§ **TASK STATEMENT**:
Swap "Twitter" for "X" wherever it occurs in the items below, and write the lines out again with nothing else changed.

§ **Extracted data entries**:
--- START ---

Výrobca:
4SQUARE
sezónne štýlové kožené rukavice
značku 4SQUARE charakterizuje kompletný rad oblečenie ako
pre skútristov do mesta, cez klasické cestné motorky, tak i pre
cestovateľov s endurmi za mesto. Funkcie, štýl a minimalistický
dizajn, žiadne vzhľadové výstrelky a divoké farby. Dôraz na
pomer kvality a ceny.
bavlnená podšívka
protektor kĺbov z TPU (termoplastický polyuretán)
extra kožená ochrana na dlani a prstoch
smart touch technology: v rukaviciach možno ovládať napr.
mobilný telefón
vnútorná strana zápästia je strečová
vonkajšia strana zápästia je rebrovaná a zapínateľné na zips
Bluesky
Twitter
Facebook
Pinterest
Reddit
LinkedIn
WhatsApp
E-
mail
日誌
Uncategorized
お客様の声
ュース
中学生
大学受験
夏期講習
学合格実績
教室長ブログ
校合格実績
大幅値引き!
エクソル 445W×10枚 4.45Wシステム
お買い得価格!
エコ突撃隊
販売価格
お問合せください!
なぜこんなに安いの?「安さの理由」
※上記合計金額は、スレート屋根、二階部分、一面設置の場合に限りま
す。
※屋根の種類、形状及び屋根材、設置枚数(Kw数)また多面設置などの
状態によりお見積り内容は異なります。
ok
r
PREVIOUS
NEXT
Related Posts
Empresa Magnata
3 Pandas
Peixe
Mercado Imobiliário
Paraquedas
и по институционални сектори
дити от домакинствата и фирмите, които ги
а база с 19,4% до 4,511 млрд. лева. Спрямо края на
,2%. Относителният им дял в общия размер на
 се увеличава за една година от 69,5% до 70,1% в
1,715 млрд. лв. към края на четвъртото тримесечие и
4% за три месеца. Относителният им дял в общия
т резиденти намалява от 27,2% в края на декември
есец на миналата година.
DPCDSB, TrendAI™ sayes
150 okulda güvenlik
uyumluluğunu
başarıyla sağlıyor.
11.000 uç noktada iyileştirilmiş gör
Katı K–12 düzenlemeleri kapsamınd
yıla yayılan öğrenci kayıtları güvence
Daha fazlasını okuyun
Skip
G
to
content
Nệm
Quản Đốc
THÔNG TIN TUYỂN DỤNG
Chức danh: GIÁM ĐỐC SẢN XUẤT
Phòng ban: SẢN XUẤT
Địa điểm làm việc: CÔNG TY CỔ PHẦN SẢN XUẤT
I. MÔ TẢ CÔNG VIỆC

--- END ---

§ **ANSWER FOR THE TASK**:
Výrobca:
4SQUARE
sezónne štýlové kožené rukavice
značku 4SQUARE charakterizuje kompletný rad oblečenie ako
pre skútristov do mesta, cez klasické cestné motorky, tak i pre
cestovateľov s endurmi za mesto. Funkcie, štýl a minimalistický
dizajn, žiadne vzhľadové výstrelky a divoké farby. Dôraz na
pomer kvality a ceny.
bavlnená podšívka
protektor kĺbov z TPU (termoplastický polyuretán)
extra kožená ochrana na dlani a prstoch
smart touch technology: v rukaviciach možno ovládať napr.
mobilný telefón
vnútorná strana zápästia je strečová
vonkajšia strana zápästia je rebrovaná a zapínateľné na zips
Bluesky
X
Facebook
Pinterest
Reddit
LinkedIn
WhatsApp
E-
mail
日誌
Uncategorized
お客様の声
ュース
中学生
大学受験
夏期講習
学合格実績
教室長ブログ
校合格実績
大幅値引き!
エクソル 445W×10枚 4.45Wシステム
お買い得価格!
エコ突撃隊
販売価格
お問合せください!
なぜこんなに安いの?「安さの理由」
※上記合計金額は、スレート屋根、二階部分、一面設置の場合に限りま
す。
※屋根の種類、形状及び屋根材、設置枚数(Kw数)また多面設置などの
状態によりお見積り内容は異なります。
ok
r
PREVIOUS
NEXT
Related Posts
Empresa Magnata
3 Pandas
Peixe
Mercado Imobiliário
Paraquedas
и по институционални сектори
дити от домакинствата и фирмите, които ги
а база с 19,4% до 4,511 млрд. лева. Спрямо края на
,2%. Относителният им дял в общия размер на
 се увеличава за една година от 69,5% до 70,1% в
1,715 млрд. лв. към края на четвъртото тримесечие и
4% за три месеца. Относителният им дял в общия
т резиденти намалява от 27,2% в края на декември
есец на миналата година.
DPCDSB, TrendAI™ sayes
150 okulda güvenlik
uyumluluğunu
başarıyla sağlıyor.
11.000 uç noktada iyileştirilmiş gör
Katı K–12 düzenlemeleri kapsamınd
yıla yayılan öğrenci kayıtları güvence
Daha fazlasını okuyun
Skip
G
to
content
Nệm
Quản Đốc
THÔNG TIN TUYỂN DỤNG
Chức danh: GIÁM ĐỐC SẢN XUẤT
Phòng ban: SẢN XUẤT
Địa điểm làm việc: CÔNG TY CỔ PHẦN SẢN XUẤT
I. MÔ TẢ CÔNG VIỆC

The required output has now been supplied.